| REQUEST A |
List each line of the listing that contains the string "kern".

| PROVIDED TEXT |
-*-
Aside from hosting the World Internet Conference to actively construct an international platform for dialogue, and other beneficial moves, China has also begun to directly participate in key decision-making on important issues in the international governance of cyberspace. As China participates more actively and comprehensively in the global experience of cyberspace governance, an entirely new pattern will arise in terms of the international governance system for global cyberspace.
China’s confidence in promoting changes to the global governance structure for cyberspace must ultimately rely on support from technology, standards, infrastructure, [network] access equipment, critical applications and core capacity.
On September 25, President Xi Jinping held a joint press conference in Washington with U.S. President Barack Obama. Xi Jinping pointed out that China and the United States, as two major cyber powers (网络大国), must strengthen dialogue and cooperation, and that friction and opposition are not viable choices.
-*-
| ENTRIES |
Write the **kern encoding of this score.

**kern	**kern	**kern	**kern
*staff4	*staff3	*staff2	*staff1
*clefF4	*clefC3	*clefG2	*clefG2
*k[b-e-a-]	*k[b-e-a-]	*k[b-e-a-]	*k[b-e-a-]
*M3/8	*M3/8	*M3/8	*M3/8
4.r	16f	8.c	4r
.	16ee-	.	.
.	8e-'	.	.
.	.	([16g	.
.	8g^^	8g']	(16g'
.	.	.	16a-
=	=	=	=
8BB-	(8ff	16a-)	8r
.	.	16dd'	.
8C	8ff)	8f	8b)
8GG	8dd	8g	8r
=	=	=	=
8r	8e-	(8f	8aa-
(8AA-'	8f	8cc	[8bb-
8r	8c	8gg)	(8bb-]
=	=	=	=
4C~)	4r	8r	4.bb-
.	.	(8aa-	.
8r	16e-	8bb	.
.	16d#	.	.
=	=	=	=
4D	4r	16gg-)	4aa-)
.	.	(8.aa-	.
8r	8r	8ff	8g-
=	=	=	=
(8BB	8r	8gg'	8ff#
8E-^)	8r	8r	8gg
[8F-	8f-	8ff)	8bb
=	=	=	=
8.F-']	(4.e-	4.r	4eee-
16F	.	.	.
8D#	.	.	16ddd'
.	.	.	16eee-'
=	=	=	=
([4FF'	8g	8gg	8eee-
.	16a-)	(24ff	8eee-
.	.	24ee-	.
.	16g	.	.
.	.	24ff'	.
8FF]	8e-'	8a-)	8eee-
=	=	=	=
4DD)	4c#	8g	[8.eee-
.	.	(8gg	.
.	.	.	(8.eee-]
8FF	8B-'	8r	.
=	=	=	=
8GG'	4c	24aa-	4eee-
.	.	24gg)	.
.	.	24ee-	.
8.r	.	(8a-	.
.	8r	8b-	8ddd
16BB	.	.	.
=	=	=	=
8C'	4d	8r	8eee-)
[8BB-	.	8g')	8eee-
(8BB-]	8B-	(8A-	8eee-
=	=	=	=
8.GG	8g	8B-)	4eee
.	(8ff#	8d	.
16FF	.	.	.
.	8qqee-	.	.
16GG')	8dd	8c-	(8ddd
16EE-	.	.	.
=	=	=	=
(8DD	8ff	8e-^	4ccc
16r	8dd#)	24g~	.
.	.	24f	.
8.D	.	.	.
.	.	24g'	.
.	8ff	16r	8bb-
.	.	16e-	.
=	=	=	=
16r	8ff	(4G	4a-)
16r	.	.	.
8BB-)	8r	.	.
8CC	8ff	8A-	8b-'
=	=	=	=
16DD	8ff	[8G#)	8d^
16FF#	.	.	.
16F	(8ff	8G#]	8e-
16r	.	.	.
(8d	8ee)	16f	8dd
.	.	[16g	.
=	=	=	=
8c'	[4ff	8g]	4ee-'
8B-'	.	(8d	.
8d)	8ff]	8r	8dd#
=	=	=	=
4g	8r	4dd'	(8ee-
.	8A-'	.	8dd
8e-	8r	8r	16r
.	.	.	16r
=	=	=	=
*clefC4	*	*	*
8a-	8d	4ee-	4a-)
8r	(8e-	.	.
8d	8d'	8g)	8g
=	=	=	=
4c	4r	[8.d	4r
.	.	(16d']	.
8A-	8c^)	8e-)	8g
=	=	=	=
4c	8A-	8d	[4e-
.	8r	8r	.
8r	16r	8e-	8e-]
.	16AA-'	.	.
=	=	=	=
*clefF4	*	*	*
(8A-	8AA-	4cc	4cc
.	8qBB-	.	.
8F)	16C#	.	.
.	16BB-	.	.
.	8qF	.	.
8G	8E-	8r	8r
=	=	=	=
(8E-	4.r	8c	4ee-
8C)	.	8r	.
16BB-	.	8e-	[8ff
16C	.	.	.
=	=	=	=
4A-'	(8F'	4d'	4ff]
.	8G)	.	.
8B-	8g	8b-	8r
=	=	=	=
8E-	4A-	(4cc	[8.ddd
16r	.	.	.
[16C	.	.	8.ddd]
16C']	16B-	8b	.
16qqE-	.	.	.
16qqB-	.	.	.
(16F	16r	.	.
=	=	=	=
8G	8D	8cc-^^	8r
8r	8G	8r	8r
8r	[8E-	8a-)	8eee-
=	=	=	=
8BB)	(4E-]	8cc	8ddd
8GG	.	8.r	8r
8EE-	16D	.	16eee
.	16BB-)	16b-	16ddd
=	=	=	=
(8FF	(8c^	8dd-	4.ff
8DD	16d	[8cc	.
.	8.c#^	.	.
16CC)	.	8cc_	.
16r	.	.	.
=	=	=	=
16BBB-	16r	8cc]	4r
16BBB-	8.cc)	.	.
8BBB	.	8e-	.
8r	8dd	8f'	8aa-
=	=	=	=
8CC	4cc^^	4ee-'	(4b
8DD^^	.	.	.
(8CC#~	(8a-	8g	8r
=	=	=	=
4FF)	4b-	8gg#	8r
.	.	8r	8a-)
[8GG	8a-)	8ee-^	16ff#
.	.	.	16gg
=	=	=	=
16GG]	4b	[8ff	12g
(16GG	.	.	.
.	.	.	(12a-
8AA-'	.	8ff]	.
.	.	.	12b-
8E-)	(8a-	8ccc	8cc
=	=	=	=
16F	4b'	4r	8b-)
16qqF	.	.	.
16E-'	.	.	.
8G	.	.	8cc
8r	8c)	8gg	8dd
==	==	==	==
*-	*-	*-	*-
-*-
| REQUEST B |
According to the passage on cyberspace governance, what six things must China's confidence in promoting changes to the global governance structure for cyberspace ultimately rely on support from?

| EXERCISE ANSWER A |
Write the **kern encoding of this score.
**kern	**kern	**kern	**kern

| EXERCISE ANSWER B |
- Technology
- Standards
- Infrastructure
- [Network] access equipment
- Critical applications
- Core capacity